**EXERCISE GOAL**: From the entries below, copy every line where the string "update" appears.

**DATA FOR REVIEW**:
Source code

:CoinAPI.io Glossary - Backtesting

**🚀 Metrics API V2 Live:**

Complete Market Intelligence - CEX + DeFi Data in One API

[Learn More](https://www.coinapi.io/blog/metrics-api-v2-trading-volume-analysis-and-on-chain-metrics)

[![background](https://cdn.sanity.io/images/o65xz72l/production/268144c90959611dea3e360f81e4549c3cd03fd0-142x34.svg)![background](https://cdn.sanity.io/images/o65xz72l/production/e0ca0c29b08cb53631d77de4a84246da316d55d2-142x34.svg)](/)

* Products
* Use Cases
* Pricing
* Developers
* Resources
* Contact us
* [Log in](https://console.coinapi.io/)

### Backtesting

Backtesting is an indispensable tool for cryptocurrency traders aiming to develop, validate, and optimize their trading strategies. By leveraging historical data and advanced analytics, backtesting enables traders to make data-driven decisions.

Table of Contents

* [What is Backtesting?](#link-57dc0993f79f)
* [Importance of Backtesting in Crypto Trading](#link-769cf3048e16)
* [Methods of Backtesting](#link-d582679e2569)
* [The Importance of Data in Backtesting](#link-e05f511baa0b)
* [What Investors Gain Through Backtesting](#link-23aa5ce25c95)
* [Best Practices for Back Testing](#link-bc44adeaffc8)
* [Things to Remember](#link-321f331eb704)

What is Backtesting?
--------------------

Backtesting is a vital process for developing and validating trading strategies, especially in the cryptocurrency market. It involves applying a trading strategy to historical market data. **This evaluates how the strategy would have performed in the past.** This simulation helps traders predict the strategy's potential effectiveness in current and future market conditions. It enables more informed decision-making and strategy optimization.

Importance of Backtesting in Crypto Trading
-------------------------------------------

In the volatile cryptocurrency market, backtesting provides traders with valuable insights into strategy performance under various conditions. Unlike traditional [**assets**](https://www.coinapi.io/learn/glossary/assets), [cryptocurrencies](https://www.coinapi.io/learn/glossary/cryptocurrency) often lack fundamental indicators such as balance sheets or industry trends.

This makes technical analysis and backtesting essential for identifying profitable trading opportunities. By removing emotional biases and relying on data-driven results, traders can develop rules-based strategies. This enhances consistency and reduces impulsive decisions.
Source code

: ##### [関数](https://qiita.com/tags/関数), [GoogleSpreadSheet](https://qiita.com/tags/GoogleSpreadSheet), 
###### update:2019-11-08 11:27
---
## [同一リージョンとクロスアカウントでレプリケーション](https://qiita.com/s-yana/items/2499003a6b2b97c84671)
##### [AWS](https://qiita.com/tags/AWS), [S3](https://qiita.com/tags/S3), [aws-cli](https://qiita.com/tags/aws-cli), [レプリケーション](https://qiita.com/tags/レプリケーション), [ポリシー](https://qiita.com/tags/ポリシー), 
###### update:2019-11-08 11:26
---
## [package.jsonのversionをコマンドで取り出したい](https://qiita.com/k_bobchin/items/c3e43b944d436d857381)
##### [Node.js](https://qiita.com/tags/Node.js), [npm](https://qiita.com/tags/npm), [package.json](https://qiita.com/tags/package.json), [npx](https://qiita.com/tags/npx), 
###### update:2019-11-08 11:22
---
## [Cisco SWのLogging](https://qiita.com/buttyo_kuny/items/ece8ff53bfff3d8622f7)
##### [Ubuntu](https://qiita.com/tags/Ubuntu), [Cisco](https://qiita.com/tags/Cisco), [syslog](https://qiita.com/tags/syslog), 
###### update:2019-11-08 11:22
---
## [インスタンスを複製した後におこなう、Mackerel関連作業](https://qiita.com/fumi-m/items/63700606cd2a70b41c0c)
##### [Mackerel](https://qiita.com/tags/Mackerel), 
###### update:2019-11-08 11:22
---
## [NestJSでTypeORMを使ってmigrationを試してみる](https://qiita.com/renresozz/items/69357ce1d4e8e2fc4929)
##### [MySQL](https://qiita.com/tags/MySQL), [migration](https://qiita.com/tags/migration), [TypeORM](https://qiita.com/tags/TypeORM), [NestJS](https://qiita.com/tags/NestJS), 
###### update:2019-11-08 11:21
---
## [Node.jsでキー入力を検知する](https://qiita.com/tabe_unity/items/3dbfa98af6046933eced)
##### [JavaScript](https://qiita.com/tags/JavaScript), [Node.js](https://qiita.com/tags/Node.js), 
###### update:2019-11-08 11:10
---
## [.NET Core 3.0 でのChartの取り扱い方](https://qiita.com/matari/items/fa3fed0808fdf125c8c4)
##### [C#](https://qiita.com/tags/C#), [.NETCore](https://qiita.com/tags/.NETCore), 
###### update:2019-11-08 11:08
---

**REPLY TO THE TASK**:
###### update:2019-11-08 11:27
###### update:2019-11-08 11:26
###### update:2019-11-08 11:22
###### update:2019-11-08 11:22
###### update:2019-11-08 11:22
###### update:2019-11-08 11:21
###### update:2019-11-08 11:10
###### update:2019-11-08 11:08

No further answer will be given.